I have not had time to learn pytorch, so I did not know what this error means by examining.

・Code mistake?
Perhaps the code of this part is wrong
loadData.py line 41
label_img [label_img = 255] = 19
↓
label_img [label_img == 255] = 19

DataSet.py
label [label = 255] = 19
↓
label [label == 255] = 19

Thank you!

Sachin Mehta · Answer 1 · Thu Dec 20 2018 20:41:07 GMT+0800 (China Standard Time)
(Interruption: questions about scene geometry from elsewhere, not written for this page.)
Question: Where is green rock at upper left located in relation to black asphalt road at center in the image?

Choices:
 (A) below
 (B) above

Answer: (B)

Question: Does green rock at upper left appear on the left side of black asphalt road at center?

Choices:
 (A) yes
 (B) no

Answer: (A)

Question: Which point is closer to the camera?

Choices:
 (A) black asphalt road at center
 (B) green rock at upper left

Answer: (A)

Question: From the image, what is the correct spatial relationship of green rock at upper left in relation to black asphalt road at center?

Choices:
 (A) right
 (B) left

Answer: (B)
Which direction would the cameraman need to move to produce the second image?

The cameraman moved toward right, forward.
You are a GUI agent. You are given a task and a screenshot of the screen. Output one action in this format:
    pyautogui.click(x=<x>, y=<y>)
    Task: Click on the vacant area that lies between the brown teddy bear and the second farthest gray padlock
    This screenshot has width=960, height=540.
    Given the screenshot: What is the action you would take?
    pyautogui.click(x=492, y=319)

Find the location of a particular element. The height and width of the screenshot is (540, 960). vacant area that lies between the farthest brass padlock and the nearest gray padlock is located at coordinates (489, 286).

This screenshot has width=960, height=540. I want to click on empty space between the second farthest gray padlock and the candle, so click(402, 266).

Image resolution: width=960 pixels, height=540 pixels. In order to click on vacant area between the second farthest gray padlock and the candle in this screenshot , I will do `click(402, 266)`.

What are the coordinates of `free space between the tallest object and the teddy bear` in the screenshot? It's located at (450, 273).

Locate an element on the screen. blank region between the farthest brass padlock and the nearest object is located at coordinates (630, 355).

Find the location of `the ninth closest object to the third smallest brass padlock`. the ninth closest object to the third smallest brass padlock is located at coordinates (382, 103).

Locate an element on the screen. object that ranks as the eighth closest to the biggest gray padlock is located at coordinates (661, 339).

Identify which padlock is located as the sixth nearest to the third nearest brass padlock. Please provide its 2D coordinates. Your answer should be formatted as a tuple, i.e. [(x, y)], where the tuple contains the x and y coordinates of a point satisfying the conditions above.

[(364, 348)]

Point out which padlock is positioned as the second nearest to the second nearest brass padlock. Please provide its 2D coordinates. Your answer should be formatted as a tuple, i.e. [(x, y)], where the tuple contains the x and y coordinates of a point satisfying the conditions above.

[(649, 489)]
If you have 11 classes including background, then the mapping is from 0 to 10 because Python index starts from 0. I think your fix works, but make sure that you are mapping 255 pixels correctly.
Your input dimensions should be divisible by 16. Please ensure that you are feeding images with correct sizes.
Thanks for noting the typo. I have corrected it.

keishiro · Answer 2 · Fri Dec 21 2018 11:00:24 GMT+0800 (China Standard Time)

Thank you!
I will check the image size is correct.

keishiro · Answer 3 · Fri Dec 21 2018 17:28:14 GMT+0800 (China Standard Time)

I tried with height 768, width 432 (divisible by 16).
However, when this command is executed, a similar error occurs.
CUDA_VISIBLE_DEVICES=0,1,2,3 python main.py --inWidth 768 --inHeight 432 --data_dir ./original_dataset --classes 12 --batch_size 5 --s 1.0

Next, learning started when I used the default value (512, 1024) without specifying height and width. At this time, the image size of my data set is still 768, 432.
CUDA_VISIBLE_DEVICES=0,1,2,3 python main.py --data_dir ./original_dataset --classes 12 --batch_size 5 --s 1.0

What is going on?

Sachin Mehta · Answer 4 · Fri Dec 21 2018 23:34:53 GMT+0800 (China Standard Time)

If you look at the main file, we have data loaders at different scales i.e. why you are seeing size. Try to use change the scale parameters in data loaders.